Outdoor gatherings are allowed at 100% levels and social distancing is recommended. Signage and checklists of health measures are posted throughout campus.

“Hygiene stations equipped with sanitizer, masks and cleaning materials are located at each building, and residence hall,” said McConville. “Each classroom, office and public area has a checklist log to ensure proper cleaning before and after use in those areas.”

Students, faculty and staff are asked to self-check and begin their day by taking their temperature at their residence, McConville added. If COVID-19 presents in a student who lives on campus, NCTA has residential rooms for isolation and access to the Curtis Medical Clinic.

If conditions change in the Southwest Health District, health measures will be addressed immediately.
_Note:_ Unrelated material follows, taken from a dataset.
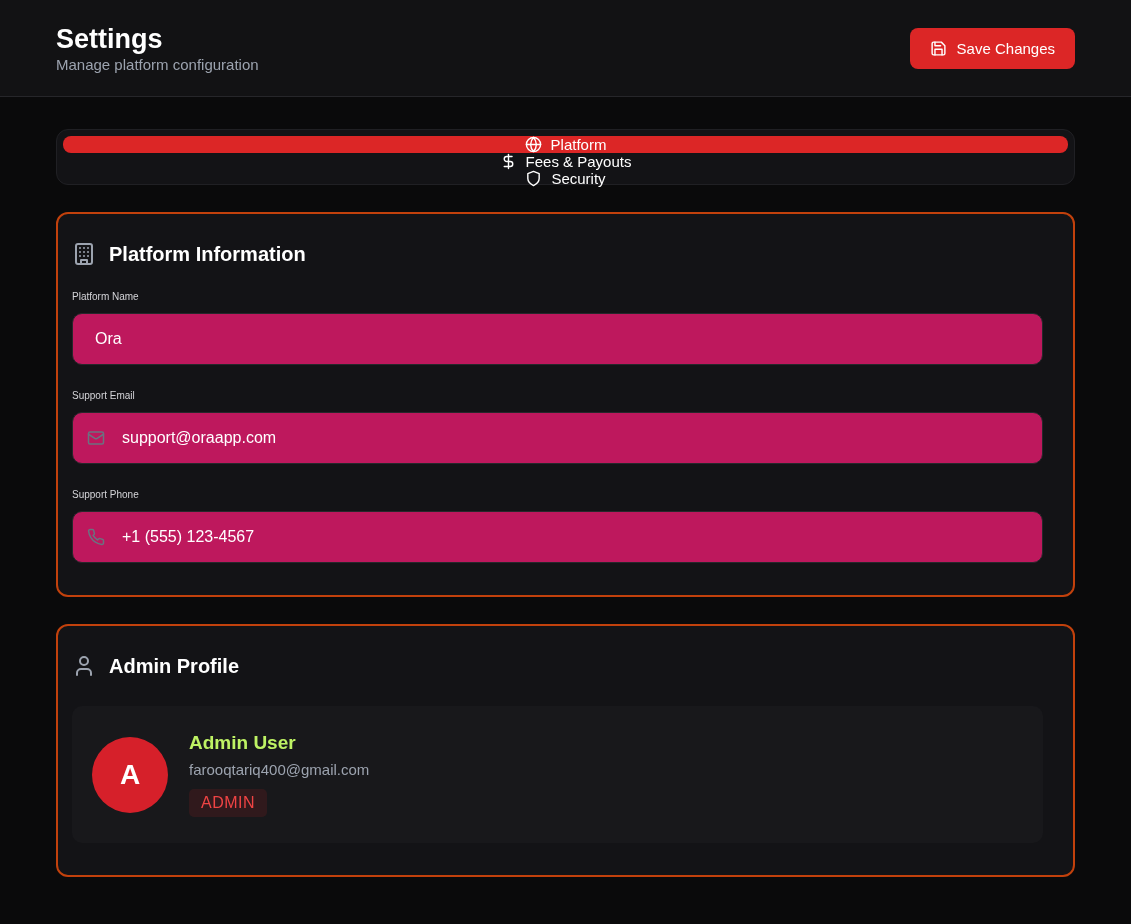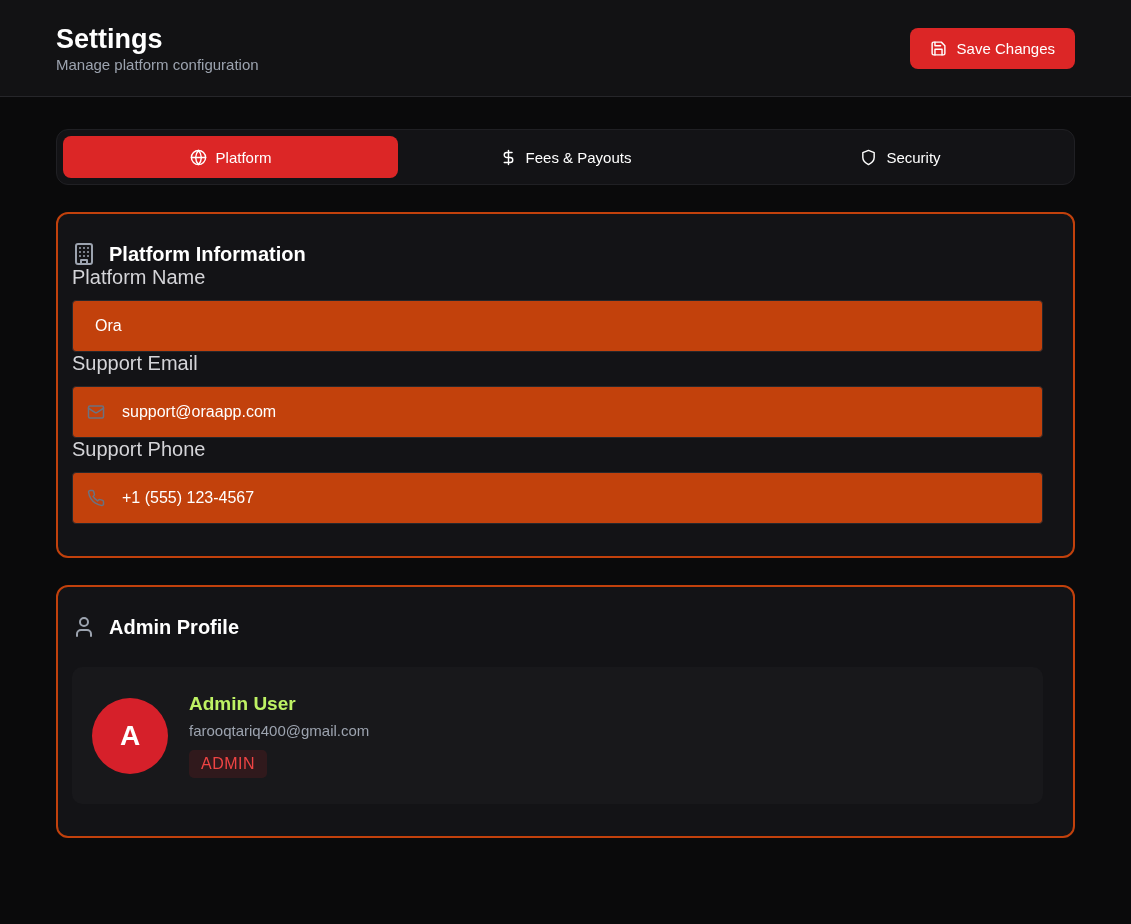"Platform" .tabbar { flex-direction: none -> column }
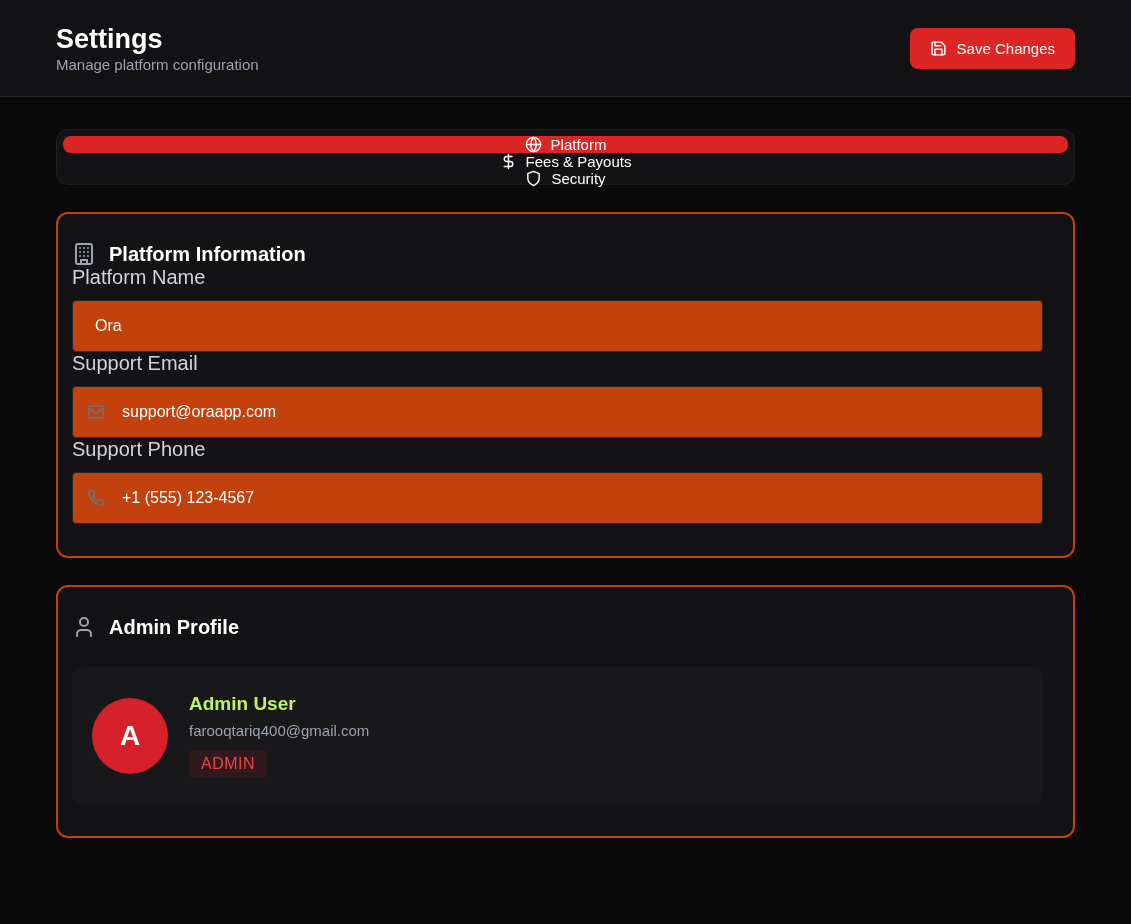"Platform Name" .field-label { font-size: 20px -> 10px; margin-top: none -> 25px }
“We want to provide students with hands-on, experiential learning and with the spacing capabilities,  NCTA has outlined a best possible environment for the safety of everyone,” Gossen said. “It is important that we all do our part to keep moving the needle in the right direction.”
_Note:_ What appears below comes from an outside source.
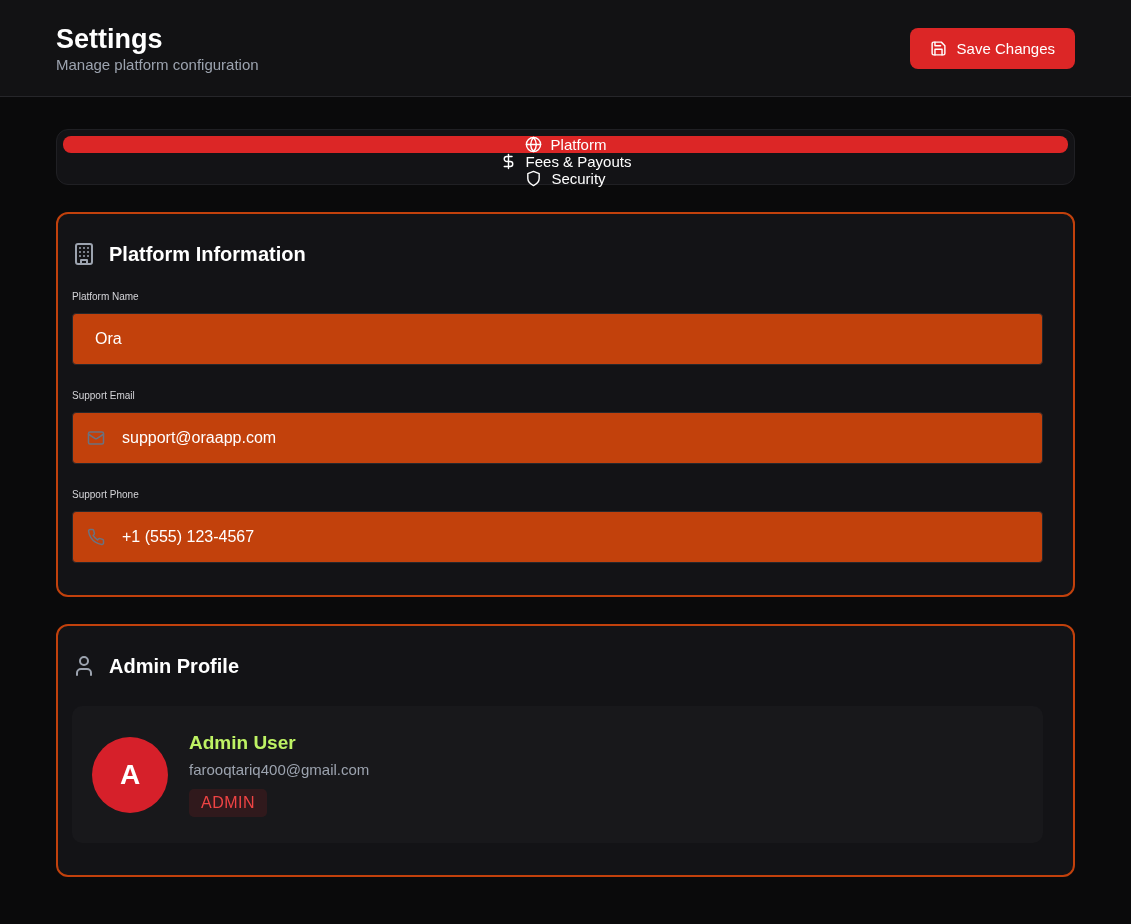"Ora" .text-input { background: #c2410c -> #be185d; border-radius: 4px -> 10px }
Part of the University of Nebraska system, the Nebraska College of Technical Agriculture is a two-year institution with a statewide mission of preparing students for successful careers in agriculture, veterinary technology and related industries. NCTA is known for its affordable tuition, high job-placement rate for its graduates, and for the success of student teams in competitive activities including crops judging, ranch horse events, livestock judging, shotgun sports, stock dog trials, and intercollegiate rodeo. The college is consistently ranked as one of the best two-year schools in the nation.